TASK TO COMPLETE
Rewrite the records below, changing every "Friday" to "Saturday" and keeping everything else the same. Don't include the pictures.

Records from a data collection
--- Start ---

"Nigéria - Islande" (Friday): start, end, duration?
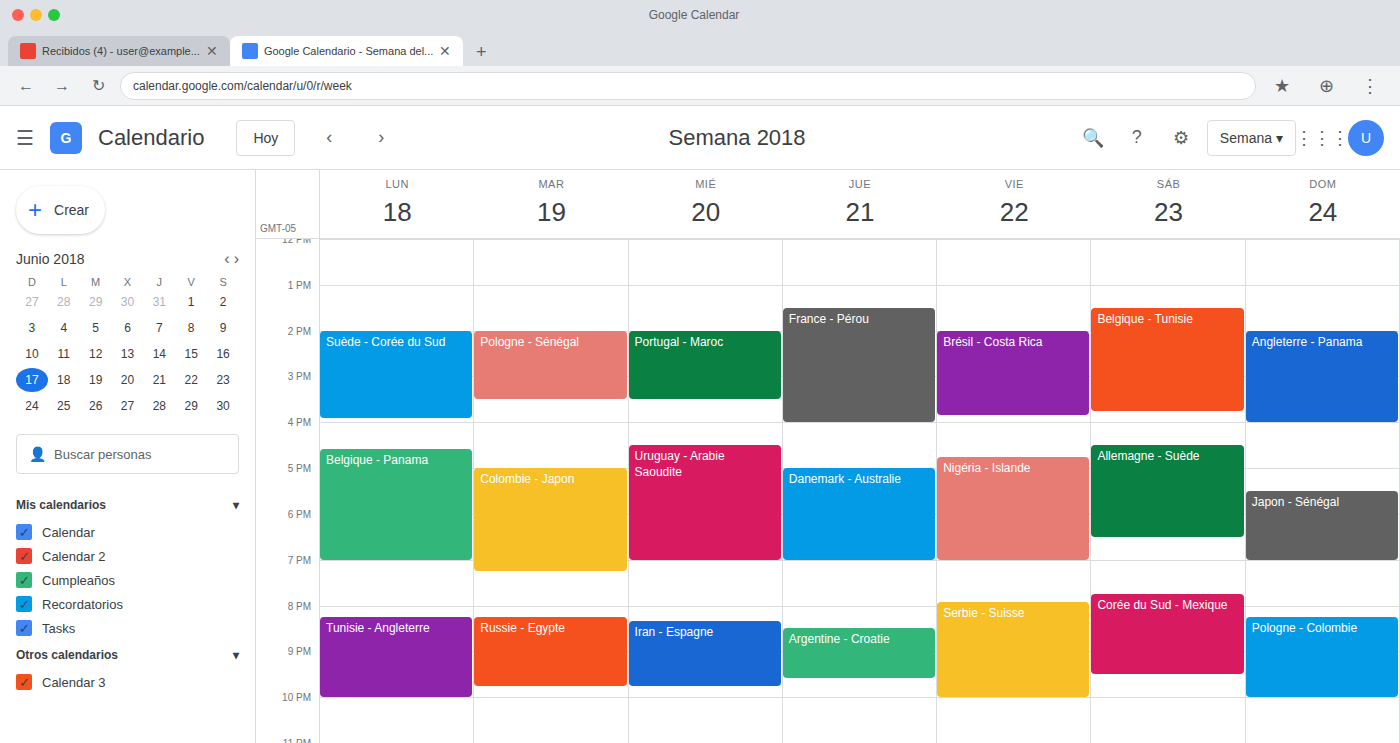
4:45 PM to 7:00 PM, 2 hours 15 minutes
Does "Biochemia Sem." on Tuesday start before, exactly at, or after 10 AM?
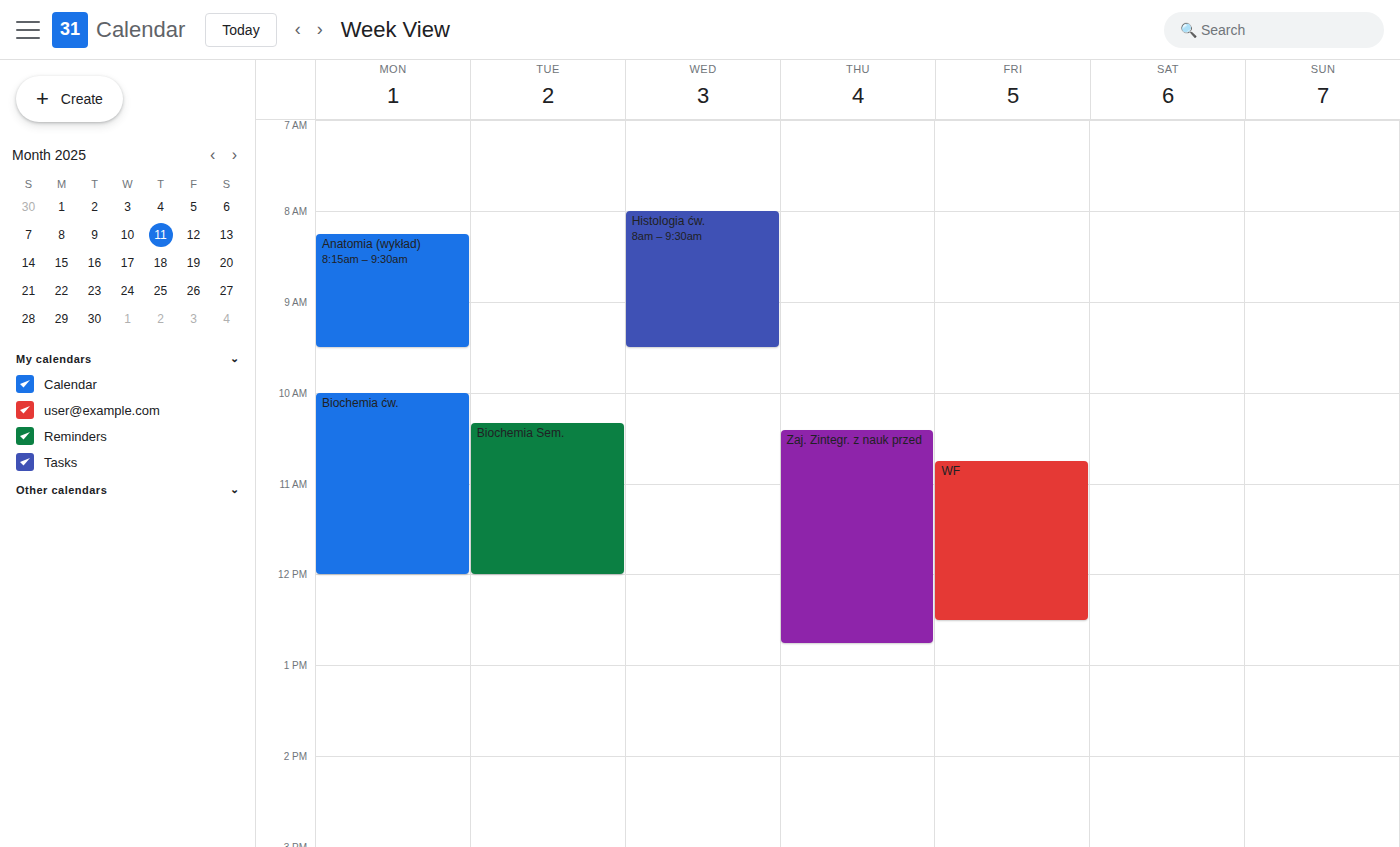
10:20 AM -- after 10 AM, 20 minutes below the 10 AM line.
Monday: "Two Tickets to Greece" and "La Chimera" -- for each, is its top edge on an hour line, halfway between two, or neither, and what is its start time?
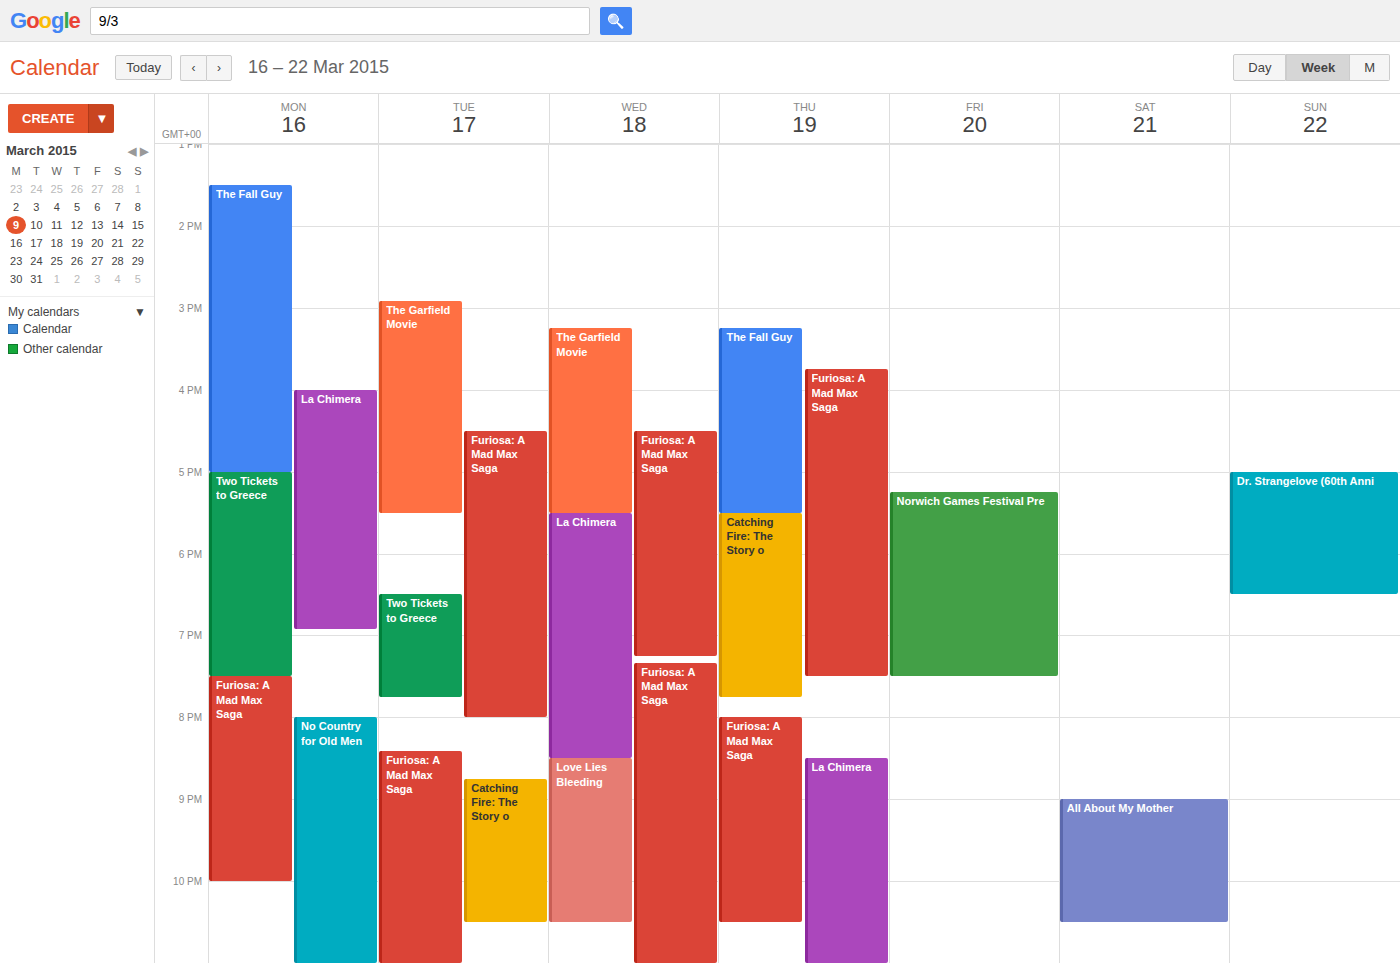
"Two Tickets to Greece": 5:00 PM, exactly on the 5 PM line. "La Chimera": 4:00 PM, exactly on the 4 PM line.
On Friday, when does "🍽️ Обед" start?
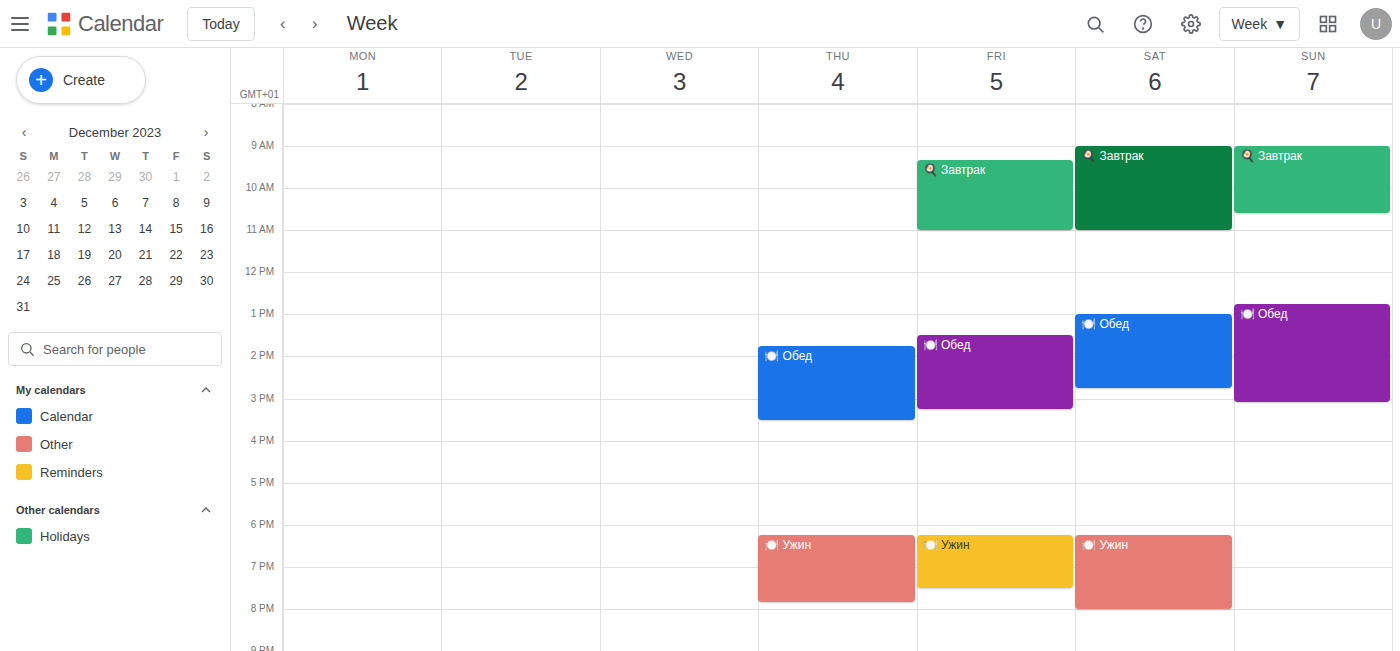
1:30 PM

--- End ---

WORKED ANSWER
"Nigéria - Islande" (Saturday): start, end, duration?
4:45 PM to 7:00 PM, 2 hours 15 minutes
Does "Biochemia Sem." on Tuesday start before, exactly at, or after 10 AM?
10:20 AM -- after 10 AM, 20 minutes below the 10 AM line.
Monday: "Two Tickets to Greece" and "La Chimera" -- for each, is its top edge on an hour line, halfway between two, or neither, and what is its start time?
"Two Tickets to Greece": 5:00 PM, exactly on the 5 PM line. "La Chimera": 4:00 PM, exactly on the 4 PM line.
On Saturday, when does "🍽️ Обед" start?
1:30 PM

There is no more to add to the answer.